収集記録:

# # # # #

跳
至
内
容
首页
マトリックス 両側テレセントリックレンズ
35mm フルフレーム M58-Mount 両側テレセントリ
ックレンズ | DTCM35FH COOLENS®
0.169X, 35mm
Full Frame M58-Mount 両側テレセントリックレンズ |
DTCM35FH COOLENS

# # # # #

### 作業項目
上の記録のすべての行を、一字一句変えずにそのまま出力しなさい。

### 演習の結果
跳
至
内
容
首页
マトリックス 両側テレセントリックレンズ
35mm フルフレーム M58-Mount 両側テレセントリ
ックレンズ | DTCM35FH COOLENS®
0.169X, 35mm
Full Frame M58-Mount 両側テレセントリックレンズ |
DTCM35FH COOLENS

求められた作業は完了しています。